Velocity (Karen Vail #3)(78)



“Then us,” Vail said. “Set it up. We’ll do the meet.”

Sebastian leaned back in his seat. “That could work, I guess.”

“No,” Yardley said, stepping forward.

Sebastian looked up at the ASAC. “All I gotta do is call my guy, let him know—”

“Absolutely not.”

Vail rose from her seat and faced Yardley, toe to toe. “You’ve gotta be kidding me.”

Yardley, a few inches taller than Vail, stood his ground. “Soon as the doc clears him,” he said calmly, “Sebastian will go. He’s worked too hard, too long, to cultivate his CIs. Especially this one, who’s got reliable roots right into the goddamn cartel. We screw it up, guy so much as smells something bad, we may never find a replacement.”

“I realize Robby’s ‘only’ a task force officer, but he deserves 100 percent effort on our part—all our parts—to get him out of danger.”

“Agent Vail, we don’t even know if he’s still alive.”

Body blow to the gut. Don’t take that shit. “Listen to me,” she said, bringing an index finger up toward his face. “With your help or not, I’m going to find Robby. Dead or alive. We owe that to him. I owe it to him. If my fuckup is responsible for blowing his cover, it’s on me.”

“I understand you don’t like it,” Yardley said, “but this is the way we handle these matters. Soon as we can, Sebastian will meet with the CI with regard to the issues at hand and then we’ll get back to you.”

Yardley started to turn away, but Vail grabbed his forearm. “When?”

He spoke while looking down at her hand. “We’ll do what we can, when we can. But how we do it, and when, and what resources we use to do it, is our business, not yours.” He brought his gaze up to hers. “I know you’re concerned about Hernandez, but there are multiple lives at stake. You think he’s the only asset we have in that organization?”

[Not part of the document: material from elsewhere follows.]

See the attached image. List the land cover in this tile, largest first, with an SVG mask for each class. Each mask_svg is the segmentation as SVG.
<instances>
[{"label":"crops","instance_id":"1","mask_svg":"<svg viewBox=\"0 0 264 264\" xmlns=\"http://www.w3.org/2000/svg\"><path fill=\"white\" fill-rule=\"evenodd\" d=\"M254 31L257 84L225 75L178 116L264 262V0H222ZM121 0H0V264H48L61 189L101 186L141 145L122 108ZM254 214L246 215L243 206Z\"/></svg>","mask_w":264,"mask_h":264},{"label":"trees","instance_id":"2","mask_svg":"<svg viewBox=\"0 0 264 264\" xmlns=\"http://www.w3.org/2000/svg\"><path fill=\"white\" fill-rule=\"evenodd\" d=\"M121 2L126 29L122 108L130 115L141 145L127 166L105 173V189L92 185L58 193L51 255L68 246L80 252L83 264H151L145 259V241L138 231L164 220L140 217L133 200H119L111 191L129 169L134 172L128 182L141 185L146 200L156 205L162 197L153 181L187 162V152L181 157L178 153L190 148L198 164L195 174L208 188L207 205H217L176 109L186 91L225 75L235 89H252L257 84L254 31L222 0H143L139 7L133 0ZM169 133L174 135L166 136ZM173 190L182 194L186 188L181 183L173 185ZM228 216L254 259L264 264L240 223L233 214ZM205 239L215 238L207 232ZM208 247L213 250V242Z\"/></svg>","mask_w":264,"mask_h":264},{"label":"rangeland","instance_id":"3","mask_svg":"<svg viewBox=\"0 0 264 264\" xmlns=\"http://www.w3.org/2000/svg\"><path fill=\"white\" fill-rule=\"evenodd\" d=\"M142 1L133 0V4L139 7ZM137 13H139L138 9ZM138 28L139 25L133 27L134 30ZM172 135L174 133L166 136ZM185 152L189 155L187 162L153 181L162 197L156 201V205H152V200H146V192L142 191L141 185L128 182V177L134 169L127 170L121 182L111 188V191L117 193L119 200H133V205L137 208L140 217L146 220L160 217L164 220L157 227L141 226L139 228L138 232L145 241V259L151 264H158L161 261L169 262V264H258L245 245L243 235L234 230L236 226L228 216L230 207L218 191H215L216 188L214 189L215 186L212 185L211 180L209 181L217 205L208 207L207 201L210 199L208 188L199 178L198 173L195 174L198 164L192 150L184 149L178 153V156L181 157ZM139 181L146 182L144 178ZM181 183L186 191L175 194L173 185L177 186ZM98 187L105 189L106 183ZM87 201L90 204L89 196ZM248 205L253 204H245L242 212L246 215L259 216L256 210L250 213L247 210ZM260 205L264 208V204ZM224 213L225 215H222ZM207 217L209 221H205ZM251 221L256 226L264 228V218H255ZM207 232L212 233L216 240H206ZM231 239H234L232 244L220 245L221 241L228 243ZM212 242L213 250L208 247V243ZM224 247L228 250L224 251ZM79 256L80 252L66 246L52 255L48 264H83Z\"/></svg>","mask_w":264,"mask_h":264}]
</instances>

Vail dropped her hand. She was not prepared for that.

DeSantos was by her side. “Look,” he said, both hands out in front of him, fingers spread, a calming gesture. “I can make some calls. Go over your head. Have one director talk to another director. And get that information. Or I can go to my sources and dig up who this CI is that Sebastian won’t disclose. Either way, we will get what we want. Both ways are messy for you.” He shrugged. “Your choice.”

Yardley looked at DeSantos with a tournament-winning poker face. “Fuck you. And you too, Agent Vail.” He turned to Sebastian. “We’re done here.”

Yardley walked to the door and flung it open. “This is a DEA investigation, Mr. DeSantos. Interfere, and I don’t care what juice you can pour. I’ll make sure it goes sour. So if it’s a pissing contest you want, have at it.”

DeSantos returned his poker face, then he and Vail started for the door—but not before Vail glanced back over her shoulder at Sebastian. He was biting his lower lip and picking at the Powerade label.

Vail had a sharp rebuke for him on the tip of her tongue, but held it. As DeSantos had implied, Sebastian abandoned Robby out of fear for his own life. But it was her fault, not his, that Robby’s life was in danger in the first place. And now it was her responsibility to find him.

Before it was too late.





53


They got into the Corvette and DeSantos gunned the engine and peeled out of the parking lot. “You’re doing your best to make my life difficult, you know that, Karen?”

Vail released her grip on the dashboard. “What?”

“I played our hand and I had nothing.”

“What about ‘I’ll call the director’?”

DeSantos brought the Vette to a screeching halt. “Karen.” He licked his lips, looked off into the distance as he gathered his thoughts. “I can’t call the FBI director every time I can’t get what I want. I don’t even work for him—he’s a . . . let’s just say I’ve got a special relationship with him. Bottom line, I bluffed. Yardley called it. That’s it.”

Vail covered her eyes with a hand. Great. “What about working your resources?”

“My resources, my assets and CIs and everything else I use for terrorism-related intel, is valuable shit. I can’t use it for stuff like this. One life . . . I don’t want this to come out the wrong way. But I deal with threats that involve dignitaries or U.S. congressmen, thousands—sometimes millions—of civilians. I can’t burn though valuable assets for this. I just can’t.”

“Wait a minute. Sebastian said something . . . ” She thought a moment, then said, “He may’ve been trying to tell us something.”

“Yeah. He and Yardley told us to go fuck ourselves.”

“No, no. He said he could call up his CI.”

DeSantos looked at Vail. “His phone records. If we can look through the calls he’s made in the past, what, three months—we may have his CI.”

“We’ll never get access to his records.”

“Legally,” DeSantos said. “We’ll never get his records legally. I’ve got other ways.”

“Ways that won’t burn your assets?”

“Exactly.” He shoved the gearshift into drive and stepped on the accelerator. Vail flew back in her seat. Only this time she didn’t mind. As far as she was concerned, the faster, the better.